In 1991, the world watched in shock as Yugoslavia began to fracture into six new nations: Slovenia, Croatia, Bosnia and Herzegovina, Macedonia, Montenegro and Serbia. A country that had once been a symbol of unity collapsed under the weight of mistrust, political manipulation and state violence. What happened in the Balkans more than 30 years ago is not just a chapter in European history. It is a direct warning to Tanzania today.
The Rise and Rupture of Yugoslavia
Yugoslavia began with idealism. Its founding idea was that different ethnic and religious groups could live together under one shared identity. For decades, this vision held because of the leadership of Josip Broz Tito. He built institutions that promoted unity and controlled the ethnic rivalry that had destabilized the region before World War Two.
Unions do not collapse overnight. They erode slowly. After Tito died in 1980, the glue binding Yugoslavia began to weaken. Economic challenges intensified. Regional leaders used nationalism as a tool for political gain. When the federal state turned its guns on its own citizens, public trust shuddered. The moment trust dies, the foundation of a state begins to crumble.
By the early 1990s, republic after republic declared independence. Civil wars erupted. More than 100,000 people died. What remained of Yugoslavia was a map of shattered dreams and broken futures.
Tanzania’s Union Under Strain
Tanzania’s union between Tanganyika and Zanzibar was also born from idealism. In 1964, Julius Nyerere and Abeid Karume envisioned a united republic that would resist Cold War interference and create a stronger African identity. For many years, that vision worked. Mainland Tanzania and Zanzibar found a rhythm, and citizens believed in the promise of a united nation.
Today, that belief is weakening. The post-election killings that have rocked Tanzania have undermined public confidence in the state. The scale of the violence is devastating. Many mainland Tanzanians believe that the special forces accused of the killings come from Zanzibar. Many Zanzibaris feel misunderstood or marginalized by the mainland.
A fragile union is extremely vulnerable to identity politics. Political elites know that when they are accused of injustice or misrule, turning to ethnic, religious or regional identity becomes a way to protect themselves. This is exactly what happened in Yugoslavia. Identity did not start the conflict, but it accelerated the collapse once state violence destroyed the legitimacy of the union.
When a Union Becomes a Threat
A nation survives only when citizens believe the state exists to protect them. Once the state becomes a source of fear, constitutional structures no longer matter. Yugoslavia learned this the hard way. Tanzania is now entering dangerous territory. If the killings continue and if the state continues to use force as a political tool, the idea of one united Tanzania will begin to fade.
Legal experts know that Tanzania’s union contains no exit clause.

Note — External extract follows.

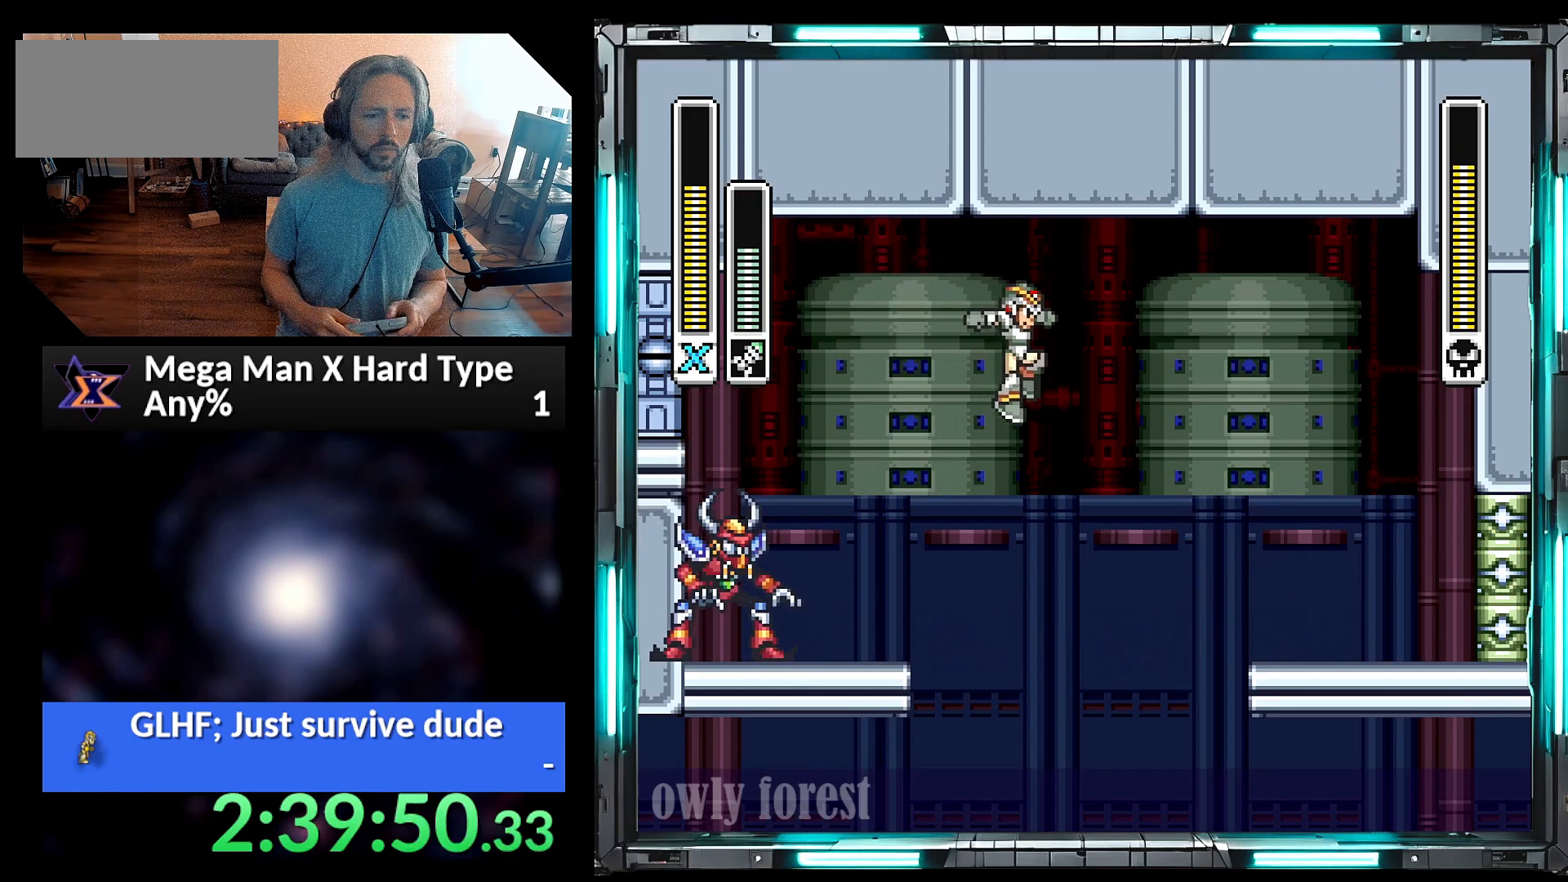
{"buttons": ["A", "B", "DPAD_RIGHT"], "events": [[200, "B", "up"], [200, "Y", "up"], [317, "A", "down"], [350, "B", "down"], [383, "X", "down"], [500, "X", "up"]]}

The Constitution does not allow secession. But history shows that legal text becomes powerless when people lose trust in their country. Nations fall not because laws fail but because legitimacy disappears.
What Tanzania Must Learn
Yugoslavia’s lesson is urgent. A union does not survive because of geography or tradition. It survives when citizens trust one another and trust their leaders. When the state kills its own people, when leaders manipulate identity to stay in power and when citizens begin to see each other as rivals rather than partners in a shared republic, disintegration becomes possible.
Tanzania is not destined to follow Yugoslavia’s path. But it is standing at a crossroads.
Silence will lead to division.
Justice will lead to healing.
Unity will require courage from both mainlanders and Zanzibaris.
If Tanzanians demand accountability, reject identity-based manipulation and insist on a state that values life over power, the union can survive and thrive. But if the killings continue and if fear spreads unchecked, Yugoslavia’s fate will become a prophecy rather than a warning.
History is speaking. Tanzania must decide whether it will listen.